In gradient-based isosurface optimization, tightly coupling tetrahedral mesh topology with signed distance fields (SDFs) remains challenging, often yielding non-watertight or self-intersecting meshes. To address this, we propose TetWeave—a joint optimization framework for differentiable isosurface extraction. Its core innovation lies in dynamically constructing Delaunay tetrahedral meshes while co-optimizing vertex positions and an orientation-aware signed distance field (OSDF), guaranteeing watertight, 2-manifold, and self-intersection-free adaptive meshes. TetWeave incorporates error-driven resampling and surface fairness constraints, achieving memory complexity approximately linear in the number of output vertices. Experiments demonstrate state-of-the-art performance across multi-view reconstruction, mesh compression, and geometric texture synthesis—significantly outperforming fixed-resolution implicit representations.

We introduce TetWeave, a novel isosurface representation for gradient-based mesh optimization that jointly optimizes the placement of a tetrahedral grid used for Marching Tetrahedra and a novel directional signed distance at each point. TetWeave constructs tetrahedral grids on-the-fly via Delaunay triangulation, enabling increased flexibility compared to predefined grids. The extracted meshes are guaranteed to be watertight, two-manifold and intersection-free.
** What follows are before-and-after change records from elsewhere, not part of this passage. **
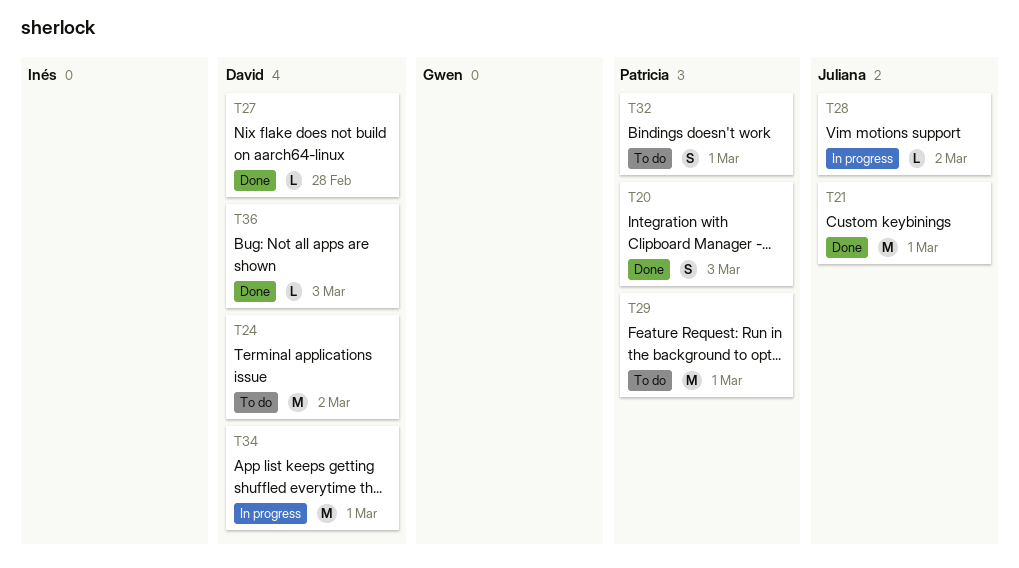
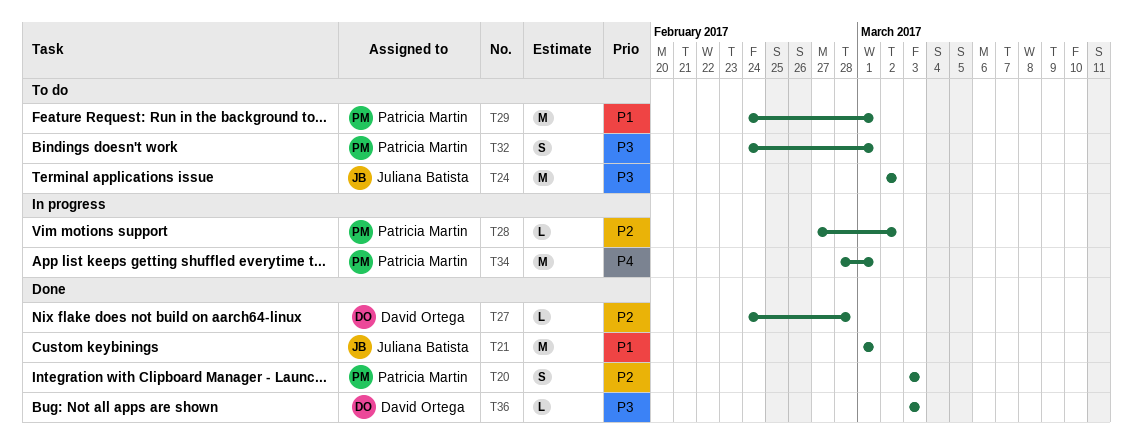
T24, owner: David Ortega -> Juliana Batista
T28, owner: Juliana Batista -> Patricia Martin
T34, owner: David Ortega -> Patricia Martin

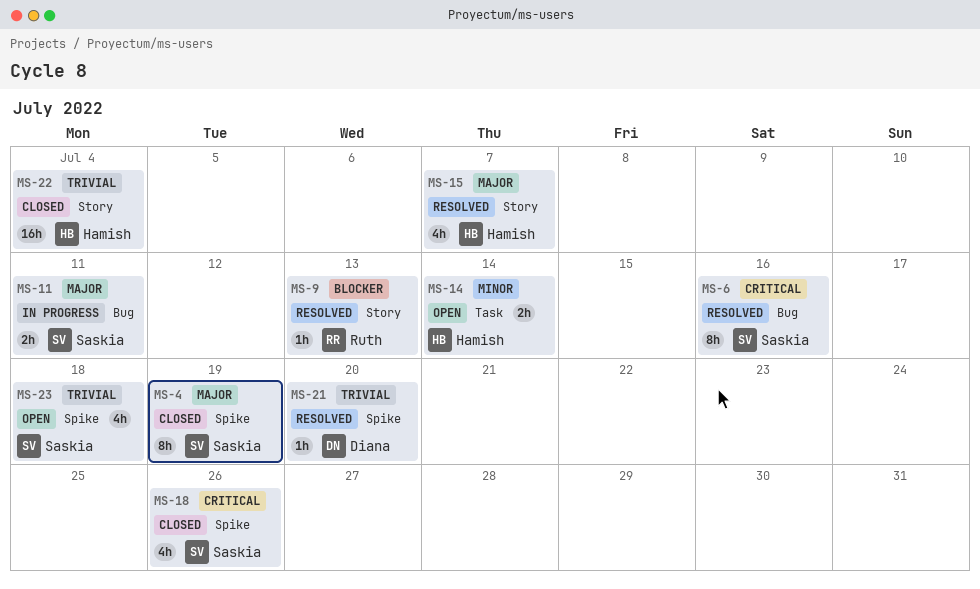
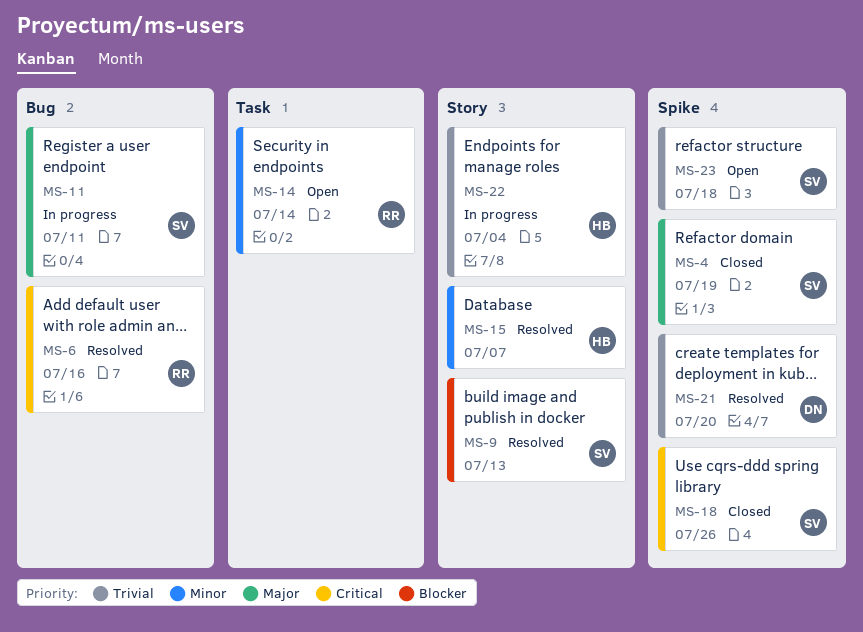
MS-6, owner: Saskia -> Ruth
MS-9, owner: Ruth -> Saskia
MS-14, owner: Hamish -> Ruth
MS-15, priority: Major -> Minor
MS-22, status: Closed -> In progress

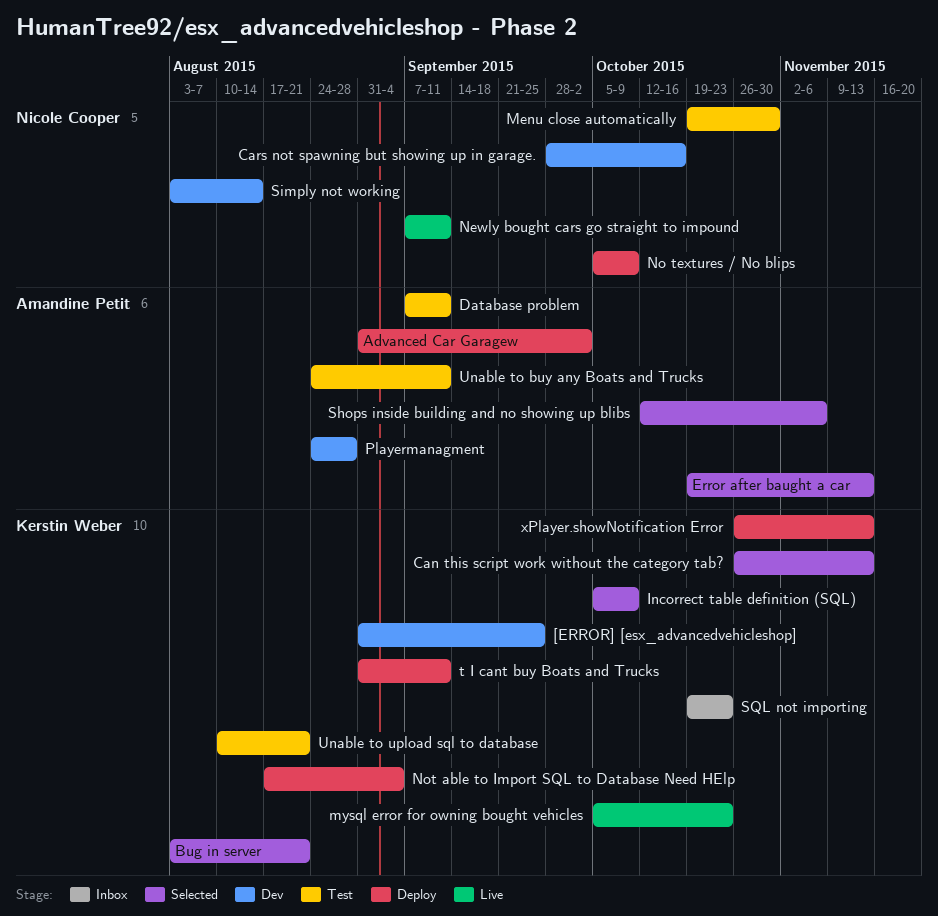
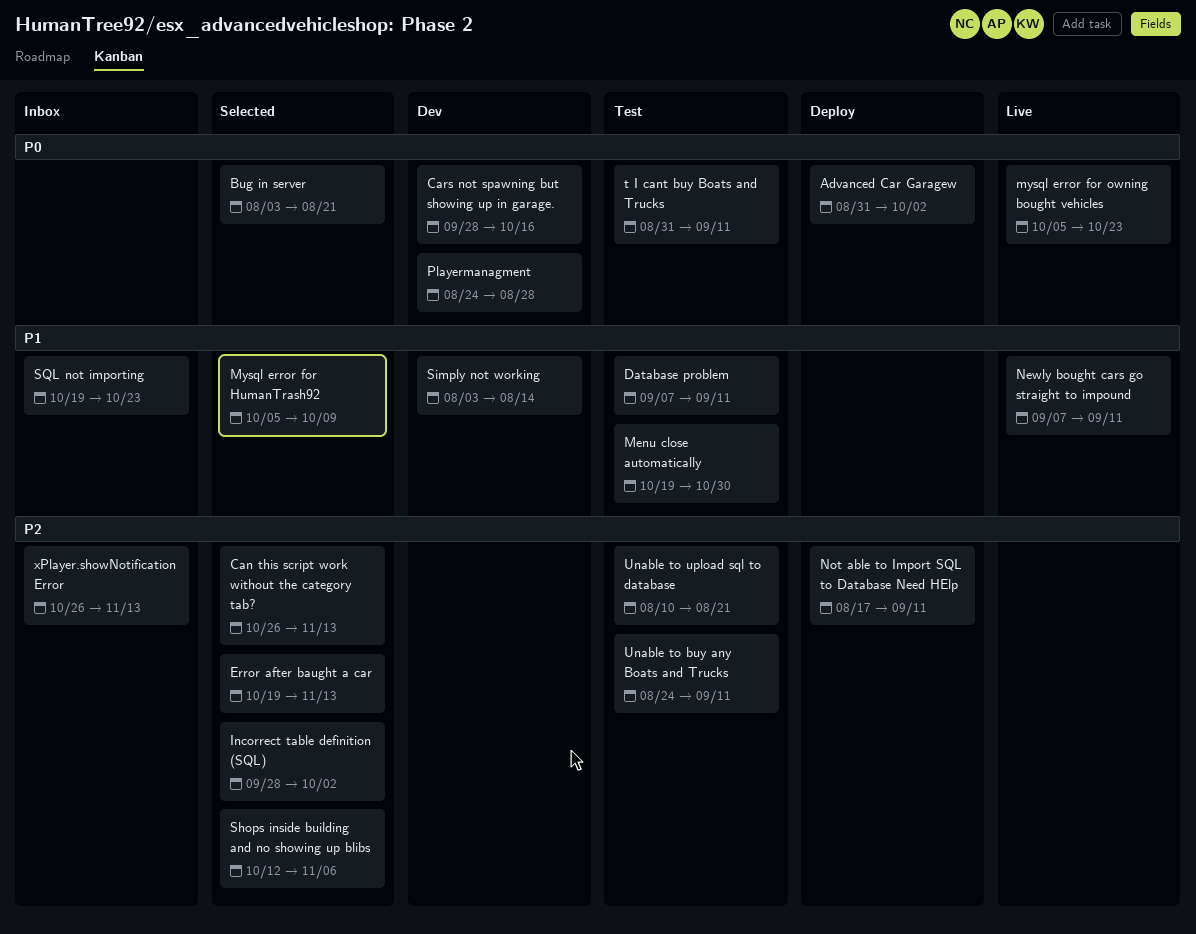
[ERROR] [esx_advancedvehicleshop]: present -> none
Incorrect table definition (SQL), start: Oct 5 -> Sep 28
Incorrect table definition (SQL), due: Oct 9 -> Oct 2
Mysql error for HumanTrash92: none -> present
No textures / No blips: present -> none
Not able to Import SQL to Database Need HElp, due: Sep 4 -> Sep 11
t I cant buy Boats and Trucks, status: Deploy -> Test
xPlayer.showNotification Error, status: Deploy -> Inbox

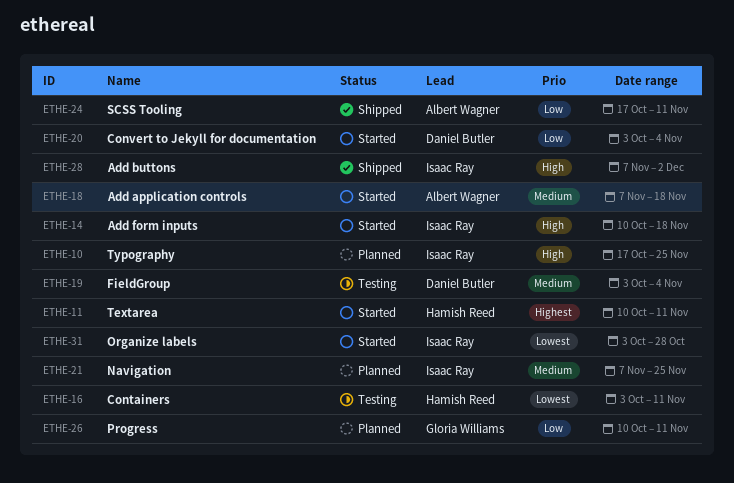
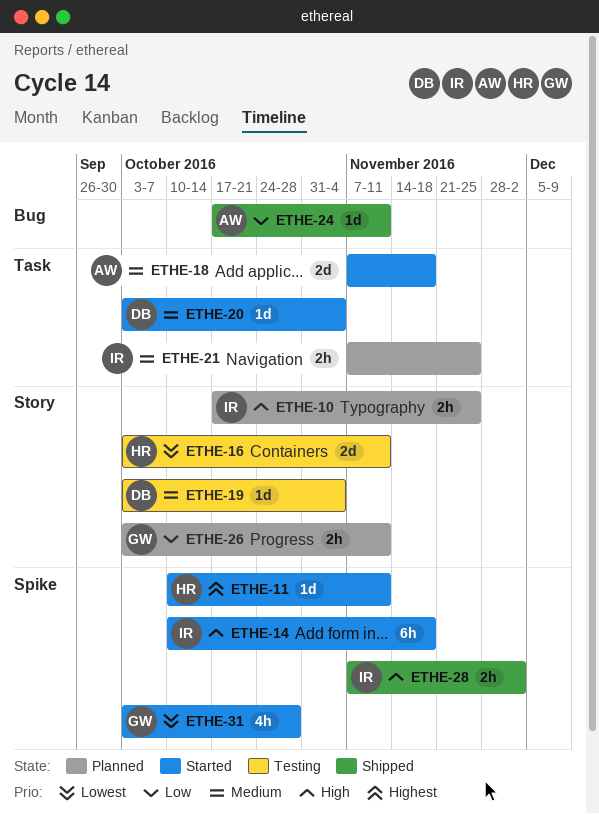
ETHE-20, priority: Low -> Medium
ETHE-26, start: Oct 10 -> Oct 3
ETHE-31, owner: Isaac Ray -> Gloria Williams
The flexibility of TetWeave enables a resampling strategy that places new points where reconstruction error is high and allows to encourage mesh fairness without compromising on reconstruction error. This leads to high-quality, adaptive meshes that require minimal memory usage and few parameters to optimize. Consequently, TetWeave exhibits near-linear memory scaling relative to the vertex count of the output mesh - a substantial improvement over predefined grids. We demonstrate the applicability of TetWeave to a broad range of challenging tasks in computer graphics and vision, such as multi-view 3D reconstruction, mesh compression and geometric texture generation.